Task 1:
Reproduce the records verbatim, starting with their first line and going on through the line that contains "v(85.72, 52.39) *". Leave the pictures out of your copy.

Excerpt provided:
------------

I’m not going to provide a Python tutorial today (although I’m tempted to do so in the future), but here is a sample line of code from a script, with a description of what it does. This doesn’t give you enough information to do anything useful, but you’ll at least see how compact and powerful the language is.

Skipping some necessary preliminaries, let’s say you’ve just used Python to query your Oracle database to read into memory a data set containing the variables ID, Constituent Category, Sex, and Age for all living constituent persons. (An operation that itself takes little more than two or three lines of code.) Obviously it depends on your database and code structure, but let’s say “Constituent Category” includes codes for such categories as Alumnus/na (ALUM), Non-degreed alumni (ALND), Parent (PRNT), Friend (FRND), Faculty (FCTY), Staff (STAF), and so on. And let’s further assume that a constituent can belong to multiple categories. Most people will have only one code, but it’s possible that a person can simultaneously be an alum, a parent, and a faculty member.

In our script, the data is read into a structure called a DataFrame (a tool provided by the pandas code library). This should sound familiar to users of R in particular. For the rest of us, a DataFrame is very much like a database table, with named columns and numbered (“indexed”) rows. Had we pasted the data into Excel instead, it might look like this:


Right away we see that William and Janet are represented by multiple rows because they have multiple constituent codes. This won’t work for predictive modelling, which requires that we have just one row per individual – otherwise certain individuals would carry more weight in the model than they should. You could say that multiple records for Janet means that 60-year-old females are over-represented in the data. We could delete the extra rows, but we don’t want to do that because we’d be throwing away important information that is almost certainly informative of our modelling target, eg. likelihood to make a donation.

In order to keep this information while avoiding duplicate IDs, we need to pivot the data so that each category of Constituent Code (ALUM, PRNT, etc.) becomes its own column. The result we want would look like this in Excel:


The Con_Code column is gone, and replaced with a series of columns, each a former category of Con_Code. In each column is either a 0 or 1, a “dummy variable” indicating whether an individual belongs to that constituency or not.

Getting the data from the first state to the final state requires just three lines of code in Python/pandas:

df = pd.merge(df, pd.crosstab(df.ID, df.Con_Code), how='left', left_on='ID', right_index=True)

------------

[Records]
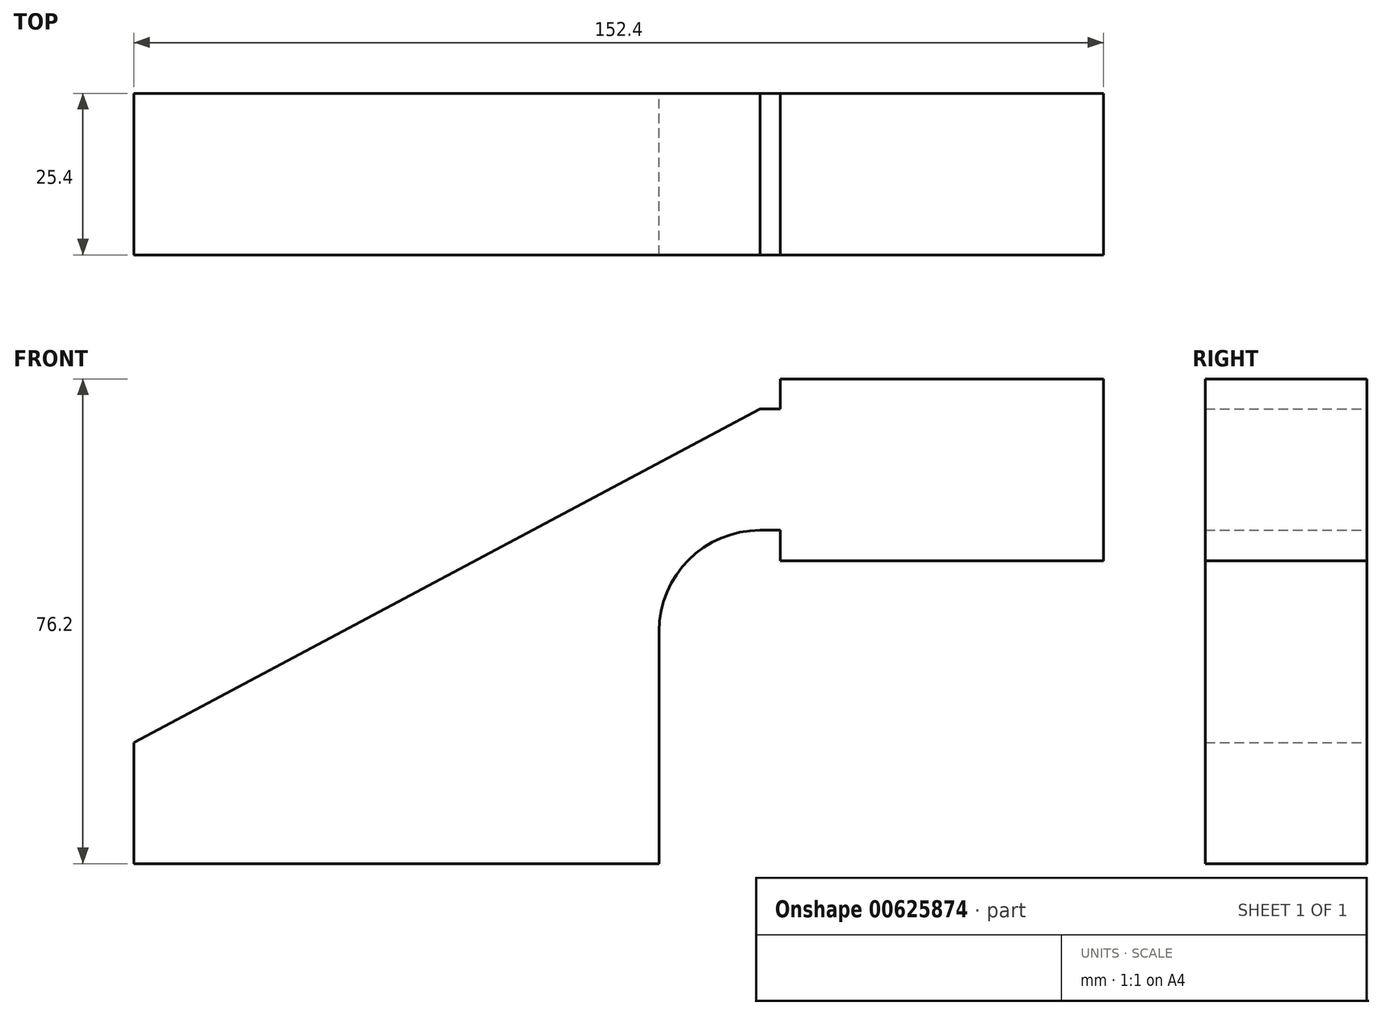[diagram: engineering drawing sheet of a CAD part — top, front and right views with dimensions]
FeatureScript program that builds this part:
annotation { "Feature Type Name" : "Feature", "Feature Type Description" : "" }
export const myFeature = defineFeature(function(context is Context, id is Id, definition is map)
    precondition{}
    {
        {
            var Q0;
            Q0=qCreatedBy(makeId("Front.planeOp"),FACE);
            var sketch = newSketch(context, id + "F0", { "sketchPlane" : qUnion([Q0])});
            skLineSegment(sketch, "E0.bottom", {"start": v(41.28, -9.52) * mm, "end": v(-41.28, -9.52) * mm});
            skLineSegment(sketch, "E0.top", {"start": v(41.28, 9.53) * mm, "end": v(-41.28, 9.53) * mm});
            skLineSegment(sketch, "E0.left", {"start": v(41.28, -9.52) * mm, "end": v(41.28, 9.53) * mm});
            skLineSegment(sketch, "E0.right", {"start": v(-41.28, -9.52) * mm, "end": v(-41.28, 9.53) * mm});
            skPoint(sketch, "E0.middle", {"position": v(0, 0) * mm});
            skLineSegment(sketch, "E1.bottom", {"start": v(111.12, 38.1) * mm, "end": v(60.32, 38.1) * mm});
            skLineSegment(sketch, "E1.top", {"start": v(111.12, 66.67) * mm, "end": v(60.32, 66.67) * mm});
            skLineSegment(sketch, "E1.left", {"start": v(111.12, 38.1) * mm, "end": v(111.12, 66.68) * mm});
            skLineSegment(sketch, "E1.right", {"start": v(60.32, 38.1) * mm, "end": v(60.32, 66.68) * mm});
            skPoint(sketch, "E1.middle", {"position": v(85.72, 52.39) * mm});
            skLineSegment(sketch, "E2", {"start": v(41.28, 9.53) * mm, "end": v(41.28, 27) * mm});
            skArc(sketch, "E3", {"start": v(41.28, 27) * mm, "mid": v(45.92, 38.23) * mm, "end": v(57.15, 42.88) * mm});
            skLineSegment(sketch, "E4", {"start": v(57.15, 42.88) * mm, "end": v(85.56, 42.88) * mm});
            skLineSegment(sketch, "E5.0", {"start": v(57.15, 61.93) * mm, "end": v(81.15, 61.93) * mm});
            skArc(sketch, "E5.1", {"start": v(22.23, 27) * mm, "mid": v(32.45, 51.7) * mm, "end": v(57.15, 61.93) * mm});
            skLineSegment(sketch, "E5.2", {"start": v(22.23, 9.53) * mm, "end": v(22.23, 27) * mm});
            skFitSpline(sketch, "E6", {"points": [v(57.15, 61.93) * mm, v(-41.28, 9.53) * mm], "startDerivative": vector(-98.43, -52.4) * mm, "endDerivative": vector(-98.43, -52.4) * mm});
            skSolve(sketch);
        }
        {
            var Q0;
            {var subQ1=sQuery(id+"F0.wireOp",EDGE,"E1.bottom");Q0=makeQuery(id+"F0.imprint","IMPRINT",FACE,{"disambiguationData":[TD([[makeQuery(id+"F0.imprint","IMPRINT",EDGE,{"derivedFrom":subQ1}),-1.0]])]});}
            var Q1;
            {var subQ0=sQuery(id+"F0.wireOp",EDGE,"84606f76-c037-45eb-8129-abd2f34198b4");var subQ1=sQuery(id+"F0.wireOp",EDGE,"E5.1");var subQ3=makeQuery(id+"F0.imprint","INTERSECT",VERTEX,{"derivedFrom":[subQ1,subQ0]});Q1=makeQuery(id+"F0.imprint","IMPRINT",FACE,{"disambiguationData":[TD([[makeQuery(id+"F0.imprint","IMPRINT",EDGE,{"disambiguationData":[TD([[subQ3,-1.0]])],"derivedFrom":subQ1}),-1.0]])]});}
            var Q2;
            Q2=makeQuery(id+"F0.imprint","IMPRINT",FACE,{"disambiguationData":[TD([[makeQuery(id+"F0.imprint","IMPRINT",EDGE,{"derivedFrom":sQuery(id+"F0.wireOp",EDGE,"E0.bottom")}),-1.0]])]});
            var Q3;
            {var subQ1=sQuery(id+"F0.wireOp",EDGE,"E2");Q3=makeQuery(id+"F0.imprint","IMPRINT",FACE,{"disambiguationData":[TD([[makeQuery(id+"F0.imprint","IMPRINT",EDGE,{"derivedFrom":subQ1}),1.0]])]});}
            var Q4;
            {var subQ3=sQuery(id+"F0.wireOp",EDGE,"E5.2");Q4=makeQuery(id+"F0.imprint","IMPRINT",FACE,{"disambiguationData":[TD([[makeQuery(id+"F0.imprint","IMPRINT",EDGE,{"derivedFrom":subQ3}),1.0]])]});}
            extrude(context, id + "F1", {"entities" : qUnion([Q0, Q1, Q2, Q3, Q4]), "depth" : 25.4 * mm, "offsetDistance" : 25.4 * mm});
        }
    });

------------

Task 2:
In the excerpt about pivoting constituent data with pandas, rewrite the passage starting with "The Con_Code column" and going on through "constituency or not.", substituting "indicator variable" for "dummy variable".

Full output 1:
[diagram: engineering drawing sheet of a CAD part — top, front and right views with dimensions]
FeatureScript program that builds this part:
annotation { "Feature Type Name" : "Feature", "Feature Type Description" : "" }
export const myFeature = defineFeature(function(context is Context, id is Id, definition is map)
    precondition{}
    {
        {
            var Q0;
            Q0=qCreatedBy(makeId("Front.planeOp"),FACE);
            var sketch = newSketch(context, id + "F0", { "sketchPlane" : qUnion([Q0])});
            skLineSegment(sketch, "E0.bottom", {"start": v(41.28, -9.52) * mm, "end": v(-41.28, -9.52) * mm});
            skLineSegment(sketch, "E0.top", {"start": v(41.28, 9.53) * mm, "end": v(-41.28, 9.53) * mm});
            skLineSegment(sketch, "E0.left", {"start": v(41.28, -9.52) * mm, "end": v(41.28, 9.53) * mm});
            skLineSegment(sketch, "E0.right", {"start": v(-41.28, -9.52) * mm, "end": v(-41.28, 9.53) * mm});
            skPoint(sketch, "E0.middle", {"position": v(0, 0) * mm});
            skLineSegment(sketch, "E1.bottom", {"start": v(111.12, 38.1) * mm, "end": v(60.32, 38.1) * mm});
            skLineSegment(sketch, "E1.top", {"start": v(111.12, 66.67) * mm, "end": v(60.32, 66.67) * mm});
            skLineSegment(sketch, "E1.left", {"start": v(111.12, 38.1) * mm, "end": v(111.12, 66.68) * mm});
            skLineSegment(sketch, "E1.right", {"start": v(60.32, 38.1) * mm, "end": v(60.32, 66.68) * mm});
            skPoint(sketch, "E1.middle", {"position": v(85.72, 52.39) * mm});

Full output 2:
The Con_Code column is gone, and replaced with a series of columns, each a former category of Con_Code. In each column is either a 0 or 1, a “indicator variable” indicating whether an individual belongs to that constituency or not.